> _Consignes_
**1.** Dans l'entretien sur le comics américain au Japon, de quel nombre d'exemplaires les ventes de Watchmen approchent-elles ?
**2.** Poursuivez l'entretien sur le comics américain au Japon à partir de l'endroit où il s'arrête.

> _Texte source_
FT : Il y a un public, oui. On constate d’ailleurs le retour d’un public pour le comics américain, c’est un peu la bonne nouvelle des deux dernières années. Il y a beaucoup de Batman qui vont sortir, il y a un éditeur qui a relancé les X-Men, il y a un Hellboy et même l’encyclopédie Marvel qui sort. C’est pas mal parce que ça peut entraîner la création d’un espace comics dans les librairies. C’est important de savoir que quand le bouquin ne sera plus parmi les nouveautés, il en restera au moins un exemplaire dans cette espace. Les deux titres qui ont fait décoller le comics, c’est Watchmen dont les ventes arrivent presque à 40.000 exemplaires et From Hell qui a dépassé les 20.000, ce sont de très très belles ventes pour des bouquins très chers.
K : Est-ce que c’est à mettre en relation avec leurs adaptations cinématographiques ?
FT : Pour Watchmen oui, pour From Hell non. Pour ce dernier, pourtant, l’éditeur l’avait certainement sorti en se disant « il y a eu un film avec Johnny Depp qui fait toujours un gros carton au Japon, ça va avoir un impact », mais non, en fait. Visiblement, ce sont les lecteurs d’Alan Moore qui l’ont acheté et il a bénéficié d’un bandeau avec des citations de critiques littéraires très renommés. Il y a eu un très bon relais dans la presse et je pense que c’est la force du scénario qui l’a porté… Pourtant c’est un bouquin dur à lire From Hell, mais incroyablement les japonais se sont jetés dessus. C’est bizarre : il était cher, en noir et blanc, il n’avait pas lieu d’être à ce prix-là, en plus ils l’ont éclaté en deux volumes, eh bien il s’est bien vendu… a côté d’Euromanga ; c’est rageant ! [rires]
K : Est-ce qu’il n’y a pas aussi une question relative à la couleur ? Les BD sont en grande majorité toutes en couleur, alors que les mangas, parfois les 10 premières pages le sont, mais pas plus.

> _Matériel à examiner_
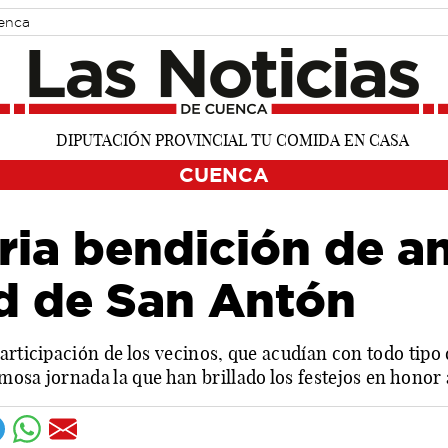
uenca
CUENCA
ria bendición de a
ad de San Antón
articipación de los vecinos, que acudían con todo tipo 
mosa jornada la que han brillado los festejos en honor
--
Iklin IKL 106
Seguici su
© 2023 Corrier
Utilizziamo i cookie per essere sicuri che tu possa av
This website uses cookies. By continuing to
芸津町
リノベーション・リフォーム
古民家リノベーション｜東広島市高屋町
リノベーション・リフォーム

> _Réponses_
**1.** Presque 40 000 exemplaires.

**2.**
FT : Y a un rapport à l’imaginaire qui est intéressant sur l’histoire de la couleur. J’ai lu ça dernièrement, sur une critique d’Euromanga justement, une fille qui fait de supers articles sur son blog. Là pour le 4, elle disait un truc intéressant, que la couleur enlève de l’imaginaire, c’est-à-dire que même si on fait un dessin très réaliste, le fait que ce soit en noir et blanc finalement plonge le lecteur plus dans l’imaginaire, il arrive plus à se dire qu’il est dans une fiction, tandis qu’un truc en couleur, ça va fixer en fait un peu l’œuvre dans des repères du réel. Même si le dessin est très caricatural, finalement on sera moins dans la fiction, dans l’imaginaire et plus dans le réel. Donc il y a cette idée qu’avec la BD en couleur on rentre moins dans l’imaginaire que le manga, ce qui est sans doute vrai. Ceci étant dit, je reste convaincu qu’il faut faire comprendre au lecteur japonais que la couleur peut être une autre manière de passer dans l’imaginaire. Le plaisir de la couleur, dans la BD, c’est quand même quelque chose de jouissif, auquel il est important d’éduquer le lecteur, par exemple apprécier les belles couleurs de Rapace.
K : C’est vrai que pour un lecteur européen, c’est très important, ce travail sur la couleur, ça participe de l’ambiance générale de l’œuvre.
FT : C’est un tiers, pratiquement ! C’est de l’ambiance, de la nourriture visuelle ! Nous on a l’habitude de s’arrêter sur le dessin, les japonais moins, c’est un vrai problème. Pour les japonais, ce qui compte, c’est le « flux », ce mouvement de la narration. En BD, on a peut être plus envie de pouvoir faire des pauses, de gérer tout ça, sans truc qui nous dise « accélère ». Ils réfléchissent avant tout leur création narrative sur un flux ; selon le flux que je veux donner, je vais choisir mes cadres, mes planches, faire en sorte que le lecteur, il accélère là parce que je veux que là ça aille vite. Et finalement, le lecteur japonais est presque sur de la téloche, il ne s’en rend pas compte, mais le rythme qu’on lui donne c’est un rythme qui est très très proche d’un support télévisé, en fin de compte, où toutes les répliques sont données, où toutes les scènes sont montrées, le gros plan pleine page est roi.
K : Pour conclure la petite interview : et le futur d’Euromanga ?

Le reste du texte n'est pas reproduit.